Он потолстел, рыгает выпивкой — нашел вдовую хозяйку. Сытый, жмурится словно кот. Нет, весной он был лучше.
Вывод: аскетизм все же нужен. Он делает жизнь прямее, желудок чище. И с души, и с тела он сгоняет жир — дряблый и лишний.
28 июля. Что-то затемпературил. Кашель, бессонница, скука. Пора ехать в город. Там врачи, там моя комната.
29—30 июля. Черт-те что! Сверкают грозы, ворчат, гремят, а в Камешках сухо. Но электричество пропитывает воздух. Оно мерцает зарницами, трещит в волосах, вспыхивает белыми клубами в лесной черноте.
Чух осатанел и пишет городские пейзажи — штуку в день. Говорит, тряся перед моим носом кистью, обмакнутою в краску:
— Восемнадцать рабочих часов в день создают гения. Ван Гог писал картину в день! Не надо ждать озарения, вспышки, надо работать. Ведь не важно, как зачат ребенок — насилием или так.
И на реке то же беснование. Плещутся рыбы, валом валят туристские лодки. Народ в них молодой, бойкий, шумный.
Это племя людей моторизованных, ускоренных. А ведь созерцание природы должно быть неторопливым. Она, как хорошая женщина, требует долгого и терпеливого ухаживания.
…Мне все мерещится, все рисуется фигура среди соснового высокостволья — женская, в белом платье.
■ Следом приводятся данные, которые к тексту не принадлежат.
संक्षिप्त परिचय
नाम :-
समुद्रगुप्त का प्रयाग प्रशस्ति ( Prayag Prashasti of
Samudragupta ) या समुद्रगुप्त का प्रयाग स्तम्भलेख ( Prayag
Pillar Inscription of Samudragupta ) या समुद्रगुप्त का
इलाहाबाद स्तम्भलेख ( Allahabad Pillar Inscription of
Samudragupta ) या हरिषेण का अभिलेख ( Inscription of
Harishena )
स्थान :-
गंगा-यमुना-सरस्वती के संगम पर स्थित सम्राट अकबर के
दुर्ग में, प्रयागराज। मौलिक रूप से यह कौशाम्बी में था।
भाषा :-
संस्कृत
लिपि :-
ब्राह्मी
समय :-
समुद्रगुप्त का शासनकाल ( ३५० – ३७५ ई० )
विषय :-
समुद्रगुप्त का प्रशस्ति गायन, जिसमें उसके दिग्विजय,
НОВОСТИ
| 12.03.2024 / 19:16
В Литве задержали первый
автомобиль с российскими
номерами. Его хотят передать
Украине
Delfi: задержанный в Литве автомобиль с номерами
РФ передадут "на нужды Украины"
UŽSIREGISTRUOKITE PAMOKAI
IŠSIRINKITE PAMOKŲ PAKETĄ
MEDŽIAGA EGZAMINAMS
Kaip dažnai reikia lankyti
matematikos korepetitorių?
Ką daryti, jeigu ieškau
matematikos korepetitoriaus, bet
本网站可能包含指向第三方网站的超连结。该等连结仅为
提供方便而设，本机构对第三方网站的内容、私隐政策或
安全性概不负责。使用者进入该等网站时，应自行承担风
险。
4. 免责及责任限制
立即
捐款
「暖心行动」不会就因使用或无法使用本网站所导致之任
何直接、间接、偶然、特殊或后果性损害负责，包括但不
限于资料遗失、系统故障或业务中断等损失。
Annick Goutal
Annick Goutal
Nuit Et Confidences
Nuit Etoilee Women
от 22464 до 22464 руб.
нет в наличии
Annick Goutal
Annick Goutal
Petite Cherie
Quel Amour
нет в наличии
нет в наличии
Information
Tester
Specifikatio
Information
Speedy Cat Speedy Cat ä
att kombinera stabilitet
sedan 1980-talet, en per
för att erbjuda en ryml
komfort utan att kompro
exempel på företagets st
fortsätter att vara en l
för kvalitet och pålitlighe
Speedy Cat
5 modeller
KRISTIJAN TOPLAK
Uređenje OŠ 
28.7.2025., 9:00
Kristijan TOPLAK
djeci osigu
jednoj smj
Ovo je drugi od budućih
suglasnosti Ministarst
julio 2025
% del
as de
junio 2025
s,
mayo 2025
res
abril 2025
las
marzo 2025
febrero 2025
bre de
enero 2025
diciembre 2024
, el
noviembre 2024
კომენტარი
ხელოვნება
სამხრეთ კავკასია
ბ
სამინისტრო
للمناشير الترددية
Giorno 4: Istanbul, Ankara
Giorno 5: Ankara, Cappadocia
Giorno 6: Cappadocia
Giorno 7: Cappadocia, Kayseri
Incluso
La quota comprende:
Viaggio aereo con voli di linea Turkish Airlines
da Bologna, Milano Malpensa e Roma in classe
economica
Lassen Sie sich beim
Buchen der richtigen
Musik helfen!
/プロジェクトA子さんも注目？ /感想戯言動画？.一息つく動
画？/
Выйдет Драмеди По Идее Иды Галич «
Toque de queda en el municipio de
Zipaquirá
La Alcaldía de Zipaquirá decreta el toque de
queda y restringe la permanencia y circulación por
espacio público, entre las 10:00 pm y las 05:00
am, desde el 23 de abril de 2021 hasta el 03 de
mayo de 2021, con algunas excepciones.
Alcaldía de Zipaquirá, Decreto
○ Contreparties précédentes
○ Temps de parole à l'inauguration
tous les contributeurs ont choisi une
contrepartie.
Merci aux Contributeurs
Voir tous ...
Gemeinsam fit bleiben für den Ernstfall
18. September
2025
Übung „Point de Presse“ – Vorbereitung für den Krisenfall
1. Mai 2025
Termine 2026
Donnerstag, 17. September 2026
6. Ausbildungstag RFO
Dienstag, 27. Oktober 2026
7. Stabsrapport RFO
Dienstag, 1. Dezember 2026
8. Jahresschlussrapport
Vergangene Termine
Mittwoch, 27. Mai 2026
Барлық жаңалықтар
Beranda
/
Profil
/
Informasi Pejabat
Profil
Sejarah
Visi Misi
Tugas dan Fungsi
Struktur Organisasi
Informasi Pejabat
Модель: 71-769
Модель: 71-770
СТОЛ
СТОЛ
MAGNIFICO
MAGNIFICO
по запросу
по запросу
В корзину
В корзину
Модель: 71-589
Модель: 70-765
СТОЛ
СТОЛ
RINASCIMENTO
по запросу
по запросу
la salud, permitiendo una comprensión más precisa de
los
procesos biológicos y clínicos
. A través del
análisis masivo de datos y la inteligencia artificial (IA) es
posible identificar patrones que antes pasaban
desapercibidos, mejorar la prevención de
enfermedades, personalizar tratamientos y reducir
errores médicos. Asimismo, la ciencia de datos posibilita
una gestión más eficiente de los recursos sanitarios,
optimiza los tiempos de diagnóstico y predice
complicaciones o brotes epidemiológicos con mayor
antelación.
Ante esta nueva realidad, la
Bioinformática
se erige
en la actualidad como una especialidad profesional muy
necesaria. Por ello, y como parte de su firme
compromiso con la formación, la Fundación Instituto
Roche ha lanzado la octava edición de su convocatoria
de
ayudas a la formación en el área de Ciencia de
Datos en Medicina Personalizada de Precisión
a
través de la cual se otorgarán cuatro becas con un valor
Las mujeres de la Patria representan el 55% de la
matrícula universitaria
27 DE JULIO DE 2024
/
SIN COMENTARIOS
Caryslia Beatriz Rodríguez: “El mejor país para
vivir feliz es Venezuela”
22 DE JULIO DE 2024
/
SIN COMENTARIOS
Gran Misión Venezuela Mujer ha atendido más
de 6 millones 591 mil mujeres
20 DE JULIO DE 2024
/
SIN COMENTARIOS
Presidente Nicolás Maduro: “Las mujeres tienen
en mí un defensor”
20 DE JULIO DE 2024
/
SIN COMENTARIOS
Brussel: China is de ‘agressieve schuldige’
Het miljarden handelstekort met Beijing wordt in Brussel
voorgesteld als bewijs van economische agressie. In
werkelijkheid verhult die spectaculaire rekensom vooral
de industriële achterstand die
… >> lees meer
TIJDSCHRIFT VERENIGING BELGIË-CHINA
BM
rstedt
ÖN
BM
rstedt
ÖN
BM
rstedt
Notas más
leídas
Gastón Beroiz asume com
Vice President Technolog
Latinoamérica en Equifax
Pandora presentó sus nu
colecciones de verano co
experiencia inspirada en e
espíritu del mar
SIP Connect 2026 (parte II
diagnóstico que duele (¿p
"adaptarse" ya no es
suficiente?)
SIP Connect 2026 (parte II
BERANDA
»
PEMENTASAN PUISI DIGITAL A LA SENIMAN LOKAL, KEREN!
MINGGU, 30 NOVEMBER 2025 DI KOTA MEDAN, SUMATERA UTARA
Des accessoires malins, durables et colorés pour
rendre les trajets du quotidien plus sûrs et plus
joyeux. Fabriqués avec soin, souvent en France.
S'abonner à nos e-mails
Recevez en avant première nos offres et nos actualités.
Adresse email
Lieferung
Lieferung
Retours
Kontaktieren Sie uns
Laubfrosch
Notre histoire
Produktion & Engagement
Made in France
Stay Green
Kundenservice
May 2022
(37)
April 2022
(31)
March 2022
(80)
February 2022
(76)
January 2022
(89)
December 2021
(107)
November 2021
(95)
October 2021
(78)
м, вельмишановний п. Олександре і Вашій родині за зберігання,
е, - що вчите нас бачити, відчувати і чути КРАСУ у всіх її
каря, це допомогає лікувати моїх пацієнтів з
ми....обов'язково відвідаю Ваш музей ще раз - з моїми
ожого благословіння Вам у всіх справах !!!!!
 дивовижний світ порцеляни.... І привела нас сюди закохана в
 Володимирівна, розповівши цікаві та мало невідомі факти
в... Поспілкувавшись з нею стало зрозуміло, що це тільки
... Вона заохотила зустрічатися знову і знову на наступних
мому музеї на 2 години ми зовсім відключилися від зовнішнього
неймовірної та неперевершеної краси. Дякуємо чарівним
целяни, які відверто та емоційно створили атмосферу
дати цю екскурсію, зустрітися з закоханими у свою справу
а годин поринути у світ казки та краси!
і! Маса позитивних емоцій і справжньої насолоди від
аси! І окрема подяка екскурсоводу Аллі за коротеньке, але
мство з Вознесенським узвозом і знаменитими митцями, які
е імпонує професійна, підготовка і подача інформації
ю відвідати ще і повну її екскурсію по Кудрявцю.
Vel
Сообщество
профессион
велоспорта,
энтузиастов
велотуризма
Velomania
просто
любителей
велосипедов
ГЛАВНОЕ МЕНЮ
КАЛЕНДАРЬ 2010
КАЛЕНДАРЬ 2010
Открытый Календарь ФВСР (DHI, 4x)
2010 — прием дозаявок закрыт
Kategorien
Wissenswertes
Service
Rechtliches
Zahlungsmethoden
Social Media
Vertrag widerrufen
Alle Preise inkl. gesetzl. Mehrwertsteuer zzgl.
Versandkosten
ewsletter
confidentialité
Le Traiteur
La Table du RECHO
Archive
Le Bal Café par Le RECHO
Женщина идет, наклоняется, собирая цветы (грибы, ягоды). Вот она оборачивается: Наташа. Эх, гулять бы с ней, идти, таять от нежности. Наташа! Где ты? Приди, я не упрекну тебя, я ничего тебе не скажу.
Нет. Не прощу!
Я бреду бесконечными дорогами. Никого мне не нужно, никого. Только одиночество. А возьму-ка я собаку. С ней веселее: будет крутиться, будет встречать меня, нежничать. Собака меня не предаст, не обманет. Нет, не удалось Наташе ограбить меня. Вот, один я живу, а люблю многое — лес, живопись, тетку, птиц, книги. Я — богат. А наши пути разные. Пусть для нее все горит радугой и улыбается. Но и мне не хуже. Конечно, тропка моей жизни лесная, тенистая, с крапивой и комарами, но и к ней прорвется солнце.